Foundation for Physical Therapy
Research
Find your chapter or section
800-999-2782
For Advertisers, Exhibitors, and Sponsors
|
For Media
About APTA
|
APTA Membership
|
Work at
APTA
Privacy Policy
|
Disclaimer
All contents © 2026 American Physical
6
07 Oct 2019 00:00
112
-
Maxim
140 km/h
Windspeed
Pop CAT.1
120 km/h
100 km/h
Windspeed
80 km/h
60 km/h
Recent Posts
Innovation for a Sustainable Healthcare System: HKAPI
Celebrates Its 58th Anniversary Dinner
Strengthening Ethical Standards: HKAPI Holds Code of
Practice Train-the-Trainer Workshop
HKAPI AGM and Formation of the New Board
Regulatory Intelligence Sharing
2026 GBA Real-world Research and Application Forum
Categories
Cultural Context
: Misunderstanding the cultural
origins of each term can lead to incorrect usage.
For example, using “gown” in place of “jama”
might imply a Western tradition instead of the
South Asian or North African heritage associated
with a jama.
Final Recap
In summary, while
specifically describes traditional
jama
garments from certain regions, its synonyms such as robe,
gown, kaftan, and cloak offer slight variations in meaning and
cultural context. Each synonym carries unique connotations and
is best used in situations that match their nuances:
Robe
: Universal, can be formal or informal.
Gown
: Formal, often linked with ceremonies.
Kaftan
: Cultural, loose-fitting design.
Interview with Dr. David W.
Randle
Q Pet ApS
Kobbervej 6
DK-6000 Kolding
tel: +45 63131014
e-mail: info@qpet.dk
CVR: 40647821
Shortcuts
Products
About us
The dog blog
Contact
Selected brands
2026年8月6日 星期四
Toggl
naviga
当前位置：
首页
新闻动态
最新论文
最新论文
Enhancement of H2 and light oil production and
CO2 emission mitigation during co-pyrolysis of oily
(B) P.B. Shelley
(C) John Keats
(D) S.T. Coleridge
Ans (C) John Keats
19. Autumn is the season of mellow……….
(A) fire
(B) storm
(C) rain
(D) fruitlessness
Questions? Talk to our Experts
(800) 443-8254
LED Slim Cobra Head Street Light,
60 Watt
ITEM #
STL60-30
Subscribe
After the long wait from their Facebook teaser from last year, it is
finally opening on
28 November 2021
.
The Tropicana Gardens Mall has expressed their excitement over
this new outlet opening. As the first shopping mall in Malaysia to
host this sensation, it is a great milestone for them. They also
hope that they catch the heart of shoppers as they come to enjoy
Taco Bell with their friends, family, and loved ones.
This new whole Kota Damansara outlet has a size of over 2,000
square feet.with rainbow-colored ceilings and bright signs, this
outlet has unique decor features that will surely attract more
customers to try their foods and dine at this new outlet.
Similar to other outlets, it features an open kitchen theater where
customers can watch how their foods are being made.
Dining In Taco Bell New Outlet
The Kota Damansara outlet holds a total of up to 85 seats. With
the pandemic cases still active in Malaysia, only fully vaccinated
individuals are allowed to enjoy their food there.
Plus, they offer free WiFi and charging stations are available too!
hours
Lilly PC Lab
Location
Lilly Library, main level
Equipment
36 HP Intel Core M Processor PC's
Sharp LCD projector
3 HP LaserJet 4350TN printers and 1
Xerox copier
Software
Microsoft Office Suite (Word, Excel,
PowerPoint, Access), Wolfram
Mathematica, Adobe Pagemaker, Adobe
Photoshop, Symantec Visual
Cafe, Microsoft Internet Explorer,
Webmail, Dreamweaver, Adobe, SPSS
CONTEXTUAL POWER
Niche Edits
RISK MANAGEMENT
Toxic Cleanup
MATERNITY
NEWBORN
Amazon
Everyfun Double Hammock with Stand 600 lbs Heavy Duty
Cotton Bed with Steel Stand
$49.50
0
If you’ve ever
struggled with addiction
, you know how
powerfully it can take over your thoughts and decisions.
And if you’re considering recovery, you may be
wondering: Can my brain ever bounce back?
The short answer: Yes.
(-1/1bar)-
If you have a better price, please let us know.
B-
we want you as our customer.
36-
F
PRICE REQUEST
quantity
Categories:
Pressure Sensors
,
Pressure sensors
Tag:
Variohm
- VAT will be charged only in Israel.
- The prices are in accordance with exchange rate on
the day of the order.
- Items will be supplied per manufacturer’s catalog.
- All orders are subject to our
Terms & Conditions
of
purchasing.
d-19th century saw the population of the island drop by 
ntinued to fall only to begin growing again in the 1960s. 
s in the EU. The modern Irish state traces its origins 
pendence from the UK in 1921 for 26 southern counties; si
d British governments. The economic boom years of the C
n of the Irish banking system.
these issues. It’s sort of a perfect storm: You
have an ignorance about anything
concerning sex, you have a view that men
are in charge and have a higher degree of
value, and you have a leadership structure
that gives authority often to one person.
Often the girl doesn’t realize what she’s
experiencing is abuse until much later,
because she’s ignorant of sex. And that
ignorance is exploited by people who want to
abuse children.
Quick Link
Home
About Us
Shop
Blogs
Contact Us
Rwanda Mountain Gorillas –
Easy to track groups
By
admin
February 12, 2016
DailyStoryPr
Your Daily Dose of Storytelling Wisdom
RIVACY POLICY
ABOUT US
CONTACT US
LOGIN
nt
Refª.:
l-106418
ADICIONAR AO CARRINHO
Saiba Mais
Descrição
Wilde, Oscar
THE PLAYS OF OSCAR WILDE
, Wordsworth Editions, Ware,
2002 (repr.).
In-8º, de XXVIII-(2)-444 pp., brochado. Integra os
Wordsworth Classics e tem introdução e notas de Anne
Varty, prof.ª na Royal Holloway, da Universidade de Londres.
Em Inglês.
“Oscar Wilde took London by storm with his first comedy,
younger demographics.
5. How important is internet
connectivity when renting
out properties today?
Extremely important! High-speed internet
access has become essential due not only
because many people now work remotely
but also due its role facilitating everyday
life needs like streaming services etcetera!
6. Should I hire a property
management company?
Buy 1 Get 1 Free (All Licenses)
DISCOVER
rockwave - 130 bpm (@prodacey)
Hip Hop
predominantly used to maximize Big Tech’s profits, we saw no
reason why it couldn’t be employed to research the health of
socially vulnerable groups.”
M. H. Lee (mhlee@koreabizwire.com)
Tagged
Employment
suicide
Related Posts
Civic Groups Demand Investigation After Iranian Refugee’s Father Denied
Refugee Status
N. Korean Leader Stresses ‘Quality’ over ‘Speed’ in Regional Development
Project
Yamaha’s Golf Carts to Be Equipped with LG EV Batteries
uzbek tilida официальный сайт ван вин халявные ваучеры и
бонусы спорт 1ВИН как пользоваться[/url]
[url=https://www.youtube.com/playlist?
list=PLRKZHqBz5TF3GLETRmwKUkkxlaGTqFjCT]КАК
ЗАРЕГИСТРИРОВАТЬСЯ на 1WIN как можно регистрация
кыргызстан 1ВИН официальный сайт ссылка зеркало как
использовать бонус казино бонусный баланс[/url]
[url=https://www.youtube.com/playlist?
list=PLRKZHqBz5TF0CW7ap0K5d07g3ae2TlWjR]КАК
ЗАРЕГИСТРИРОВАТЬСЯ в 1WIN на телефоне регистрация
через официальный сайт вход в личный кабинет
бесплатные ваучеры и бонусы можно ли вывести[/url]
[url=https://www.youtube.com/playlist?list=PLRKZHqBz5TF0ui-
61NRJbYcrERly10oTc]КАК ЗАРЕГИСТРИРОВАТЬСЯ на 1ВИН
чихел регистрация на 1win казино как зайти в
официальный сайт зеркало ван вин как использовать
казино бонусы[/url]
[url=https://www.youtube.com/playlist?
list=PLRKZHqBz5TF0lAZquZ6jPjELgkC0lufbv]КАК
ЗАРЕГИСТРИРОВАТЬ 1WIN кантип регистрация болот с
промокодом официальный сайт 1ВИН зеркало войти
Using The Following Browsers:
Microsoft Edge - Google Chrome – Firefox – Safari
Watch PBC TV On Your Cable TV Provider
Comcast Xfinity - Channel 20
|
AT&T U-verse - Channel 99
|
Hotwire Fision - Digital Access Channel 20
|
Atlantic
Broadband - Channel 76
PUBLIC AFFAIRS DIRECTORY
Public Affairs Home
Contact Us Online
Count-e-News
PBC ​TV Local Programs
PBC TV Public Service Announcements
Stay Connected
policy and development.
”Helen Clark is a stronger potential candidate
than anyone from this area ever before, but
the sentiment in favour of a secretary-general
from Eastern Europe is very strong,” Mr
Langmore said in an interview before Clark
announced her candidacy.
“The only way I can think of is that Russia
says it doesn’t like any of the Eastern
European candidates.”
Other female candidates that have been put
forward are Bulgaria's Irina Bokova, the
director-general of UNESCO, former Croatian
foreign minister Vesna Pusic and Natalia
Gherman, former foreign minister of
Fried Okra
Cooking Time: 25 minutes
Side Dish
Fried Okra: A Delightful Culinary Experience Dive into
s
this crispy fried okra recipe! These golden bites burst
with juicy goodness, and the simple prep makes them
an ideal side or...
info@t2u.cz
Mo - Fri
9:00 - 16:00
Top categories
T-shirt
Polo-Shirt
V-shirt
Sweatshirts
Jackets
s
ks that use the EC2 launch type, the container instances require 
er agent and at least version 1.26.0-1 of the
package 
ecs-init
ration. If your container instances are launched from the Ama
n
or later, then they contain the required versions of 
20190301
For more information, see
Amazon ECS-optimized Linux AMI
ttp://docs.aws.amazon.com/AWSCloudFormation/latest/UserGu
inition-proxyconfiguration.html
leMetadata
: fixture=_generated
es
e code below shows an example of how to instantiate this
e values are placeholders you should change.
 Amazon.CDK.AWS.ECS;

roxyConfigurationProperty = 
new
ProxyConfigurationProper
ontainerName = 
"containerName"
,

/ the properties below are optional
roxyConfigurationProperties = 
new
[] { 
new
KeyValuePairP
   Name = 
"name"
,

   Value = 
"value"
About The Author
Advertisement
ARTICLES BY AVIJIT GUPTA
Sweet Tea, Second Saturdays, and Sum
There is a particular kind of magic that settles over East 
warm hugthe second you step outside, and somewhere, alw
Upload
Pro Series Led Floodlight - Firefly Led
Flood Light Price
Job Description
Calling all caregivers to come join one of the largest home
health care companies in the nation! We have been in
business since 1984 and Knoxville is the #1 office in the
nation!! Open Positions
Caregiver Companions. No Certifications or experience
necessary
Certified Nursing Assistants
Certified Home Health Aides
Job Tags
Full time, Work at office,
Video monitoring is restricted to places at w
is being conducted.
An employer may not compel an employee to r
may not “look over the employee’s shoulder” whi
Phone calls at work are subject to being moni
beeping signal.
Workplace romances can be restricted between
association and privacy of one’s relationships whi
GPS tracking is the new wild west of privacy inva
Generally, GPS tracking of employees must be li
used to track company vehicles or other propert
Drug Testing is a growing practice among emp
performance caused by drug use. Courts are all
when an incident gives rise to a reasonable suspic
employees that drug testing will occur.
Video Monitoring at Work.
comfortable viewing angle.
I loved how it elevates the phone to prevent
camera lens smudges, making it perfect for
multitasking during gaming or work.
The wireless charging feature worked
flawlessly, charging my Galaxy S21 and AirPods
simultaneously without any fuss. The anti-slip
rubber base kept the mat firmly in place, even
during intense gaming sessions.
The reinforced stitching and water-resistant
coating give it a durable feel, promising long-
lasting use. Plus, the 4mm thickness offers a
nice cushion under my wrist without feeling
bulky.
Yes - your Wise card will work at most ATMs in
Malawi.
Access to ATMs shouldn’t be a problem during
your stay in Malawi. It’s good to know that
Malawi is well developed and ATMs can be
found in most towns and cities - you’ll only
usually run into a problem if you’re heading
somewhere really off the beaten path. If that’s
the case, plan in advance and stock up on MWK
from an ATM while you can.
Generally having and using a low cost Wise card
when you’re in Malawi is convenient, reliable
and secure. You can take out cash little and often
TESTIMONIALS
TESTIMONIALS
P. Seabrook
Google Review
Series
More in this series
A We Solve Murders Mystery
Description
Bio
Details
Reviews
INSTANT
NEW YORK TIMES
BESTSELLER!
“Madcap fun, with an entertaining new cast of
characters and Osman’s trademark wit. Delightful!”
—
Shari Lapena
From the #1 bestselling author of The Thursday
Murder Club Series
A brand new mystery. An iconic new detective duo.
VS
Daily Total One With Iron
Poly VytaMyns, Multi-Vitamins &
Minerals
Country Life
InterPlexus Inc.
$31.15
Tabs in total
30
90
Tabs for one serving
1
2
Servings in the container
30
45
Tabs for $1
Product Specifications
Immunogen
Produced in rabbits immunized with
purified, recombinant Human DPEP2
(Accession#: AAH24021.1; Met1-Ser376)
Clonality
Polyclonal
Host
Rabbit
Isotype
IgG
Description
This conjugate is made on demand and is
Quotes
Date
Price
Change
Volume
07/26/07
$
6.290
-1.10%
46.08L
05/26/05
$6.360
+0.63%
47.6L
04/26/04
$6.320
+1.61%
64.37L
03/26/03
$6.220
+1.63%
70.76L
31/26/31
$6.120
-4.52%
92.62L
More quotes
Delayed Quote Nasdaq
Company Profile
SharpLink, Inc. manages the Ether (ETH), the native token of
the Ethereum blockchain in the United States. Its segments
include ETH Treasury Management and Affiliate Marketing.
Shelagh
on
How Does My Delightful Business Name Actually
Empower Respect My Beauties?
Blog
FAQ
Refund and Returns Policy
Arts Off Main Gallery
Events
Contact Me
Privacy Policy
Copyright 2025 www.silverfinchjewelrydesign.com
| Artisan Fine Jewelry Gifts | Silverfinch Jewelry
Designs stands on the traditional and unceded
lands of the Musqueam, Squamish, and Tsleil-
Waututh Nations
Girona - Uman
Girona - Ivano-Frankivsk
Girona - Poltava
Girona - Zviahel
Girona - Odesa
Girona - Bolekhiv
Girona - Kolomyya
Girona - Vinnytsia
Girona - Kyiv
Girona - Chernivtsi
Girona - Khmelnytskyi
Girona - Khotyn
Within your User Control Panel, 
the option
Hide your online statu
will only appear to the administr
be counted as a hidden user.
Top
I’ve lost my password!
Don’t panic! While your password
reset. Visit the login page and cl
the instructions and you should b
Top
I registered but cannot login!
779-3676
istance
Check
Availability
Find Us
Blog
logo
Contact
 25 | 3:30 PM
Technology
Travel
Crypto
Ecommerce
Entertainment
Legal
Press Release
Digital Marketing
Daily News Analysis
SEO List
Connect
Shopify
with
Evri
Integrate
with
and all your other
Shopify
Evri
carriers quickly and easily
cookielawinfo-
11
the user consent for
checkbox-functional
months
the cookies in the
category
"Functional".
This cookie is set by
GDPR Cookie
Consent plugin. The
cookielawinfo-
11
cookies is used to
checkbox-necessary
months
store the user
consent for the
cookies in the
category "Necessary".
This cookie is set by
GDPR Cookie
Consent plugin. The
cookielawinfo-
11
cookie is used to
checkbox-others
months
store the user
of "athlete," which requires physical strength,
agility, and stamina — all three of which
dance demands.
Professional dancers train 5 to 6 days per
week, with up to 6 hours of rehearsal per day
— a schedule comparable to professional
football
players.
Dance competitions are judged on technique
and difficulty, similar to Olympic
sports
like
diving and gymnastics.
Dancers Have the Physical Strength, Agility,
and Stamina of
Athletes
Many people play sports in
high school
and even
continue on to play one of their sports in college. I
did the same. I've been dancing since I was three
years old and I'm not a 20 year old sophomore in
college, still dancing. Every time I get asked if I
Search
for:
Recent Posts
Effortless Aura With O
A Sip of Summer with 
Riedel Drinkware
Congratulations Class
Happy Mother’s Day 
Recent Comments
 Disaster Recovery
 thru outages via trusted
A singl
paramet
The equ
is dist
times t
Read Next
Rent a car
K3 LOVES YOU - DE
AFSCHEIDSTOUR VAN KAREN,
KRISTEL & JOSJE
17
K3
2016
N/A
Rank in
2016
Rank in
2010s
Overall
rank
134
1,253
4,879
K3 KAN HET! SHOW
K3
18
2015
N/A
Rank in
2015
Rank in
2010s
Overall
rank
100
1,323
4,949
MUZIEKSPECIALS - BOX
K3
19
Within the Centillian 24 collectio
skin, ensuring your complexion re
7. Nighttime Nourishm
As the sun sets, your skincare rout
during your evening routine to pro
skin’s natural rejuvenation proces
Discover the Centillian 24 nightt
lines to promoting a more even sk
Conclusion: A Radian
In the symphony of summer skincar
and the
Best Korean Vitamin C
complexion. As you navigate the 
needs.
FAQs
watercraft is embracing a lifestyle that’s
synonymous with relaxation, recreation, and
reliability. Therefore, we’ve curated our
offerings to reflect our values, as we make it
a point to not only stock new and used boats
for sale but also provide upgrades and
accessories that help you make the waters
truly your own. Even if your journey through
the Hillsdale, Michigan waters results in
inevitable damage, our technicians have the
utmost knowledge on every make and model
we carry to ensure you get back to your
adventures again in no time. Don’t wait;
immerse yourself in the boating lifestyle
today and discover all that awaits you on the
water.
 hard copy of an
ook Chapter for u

──────

## TASK DETAILS:
Your reply is to repeat, unchanged, the lines above running from the one with "In the symphony of summer skincar" up to and including the one with "inevitable damage, our technicians have the".

## EXERCISE SOLUTION:
In the symphony of summer skincar
and the
Best Korean Vitamin C
complexion. As you navigate the 
needs.
FAQs
watercraft is embracing a lifestyle that’s
synonymous with relaxation, recreation, and
reliability. Therefore, we’ve curated our
offerings to reflect our values, as we make it
a point to not only stock new and used boats
for sale but also provide upgrades and
accessories that help you make the waters
truly your own. Even if your journey through
the Hillsdale, Michigan waters results in
inevitable damage, our technicians have the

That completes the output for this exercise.